Sauer-Danfoss, which has 17 overseas plants as well as eight in the Unied States, is benefiting from the currency exchange rates, according to Ken McCuskey, the company’s vice president and chief accounting officer.

“We produce our products sold in Europe in euros, but having said that, our sales still go up because of the weak dollar,” McCuskey said. “When we translate the results in Europe into dollars, we end up with more profits.”

But, as Bouwkamp says, “currency is a two-sided coin.” The weak dollar has also caused Central Iowa companies to either pay higher prices for imported parts or products or find alternatives. Vermeer has chosen to increase domestic prices slightly to reflect the higher cost of some of its imported components and rising steel prices.

“We have felt some strong inflationary pressures from some of our component suppliers,” Bouwkamp said. “Some of our machine parts are sourced internationally, and those prices have risen.”

Sauer-Danfoss, which currently manufactures one of the products it sells in the United States at an overseas plant, now plans to make that product here to avoid the added cost of importing.

“It’s cumulated over the last couple of years as we’ve introduced that European product into the U.S. and it has been successful,” McCuskey said. “Because of that, we are in the process of setting up manufacturing operations of this product in the U.S. It is a direct reflection of the cost of importing the product here.”

The boost the weak dollar provides to U.S. exports may only be temporary, Bouwkamp figures, taking into consideration that fewer locally made products sold in Europe means a damper to that region’s economy and purchasing power.
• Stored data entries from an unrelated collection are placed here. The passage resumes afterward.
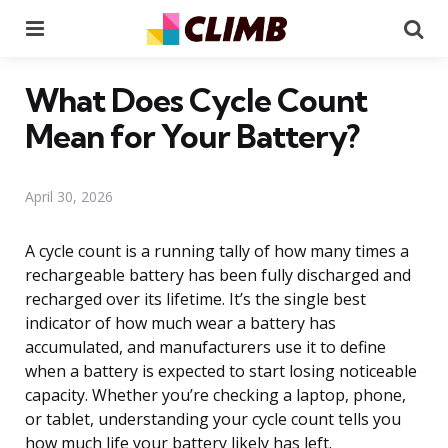
Menu
Se
What Does Cycle Count
Mean for Your Battery?
April 30, 2026
A cycle count is a running tally of how many times a
rechargeable battery has been fully discharged and
recharged over its lifetime. It’s the single best
indicator of how much wear a battery has
accumulated, and manufacturers use it to define
when a battery is expected to start losing noticeable
capacity. Whether you’re checking a laptop, phone,
or tablet, understanding your cycle count tells you
how much life your battery likely has left.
“There is a bit of a trade off,” he said. “In some of the European countries, especially Germany, which is very dependent on exports, their economies are having a little bit of a difficult time picking themselves up. The strong euro hurts their exports, which has hurt their ability to get their economies back going again.”

Both Vermeer and Sauer-Danfoss have already felt the effects of a slowing economy in China, where the government has imposed restrictions on its economy to monitor the growth rate of its currency.

“The Chinese government has taken action to slow down the growth of the economy, and that’s something that has affected our sales, and all U.S. companies’ sales, in China,” McCuskey said. “We hope that after the Chinese New Year, they will release some of the restraints on growth.”

Our loss, their gain

The dollar is not what it was a few years ago. Over the past three years, it has fallen by 35 percent against the euro and by 24 percent against the yen. In the short term, this means American products are cheaper for buyers abroad and imports are more expensive for Americans.

Periods of the dollar’s decline have historically meant bad news for other economies. This month, Bloomberg News economists predicted that the U.S. gross domestic product will grow at a 3.8 percent annual rate during the fourth quarter, up from the 3.5 percent predicted last month. Overseas, the Japanese economy grew less than expected last quarter, with machinery orders falling, and according to government reports, French industrial output dropped in October, the third decline in four months.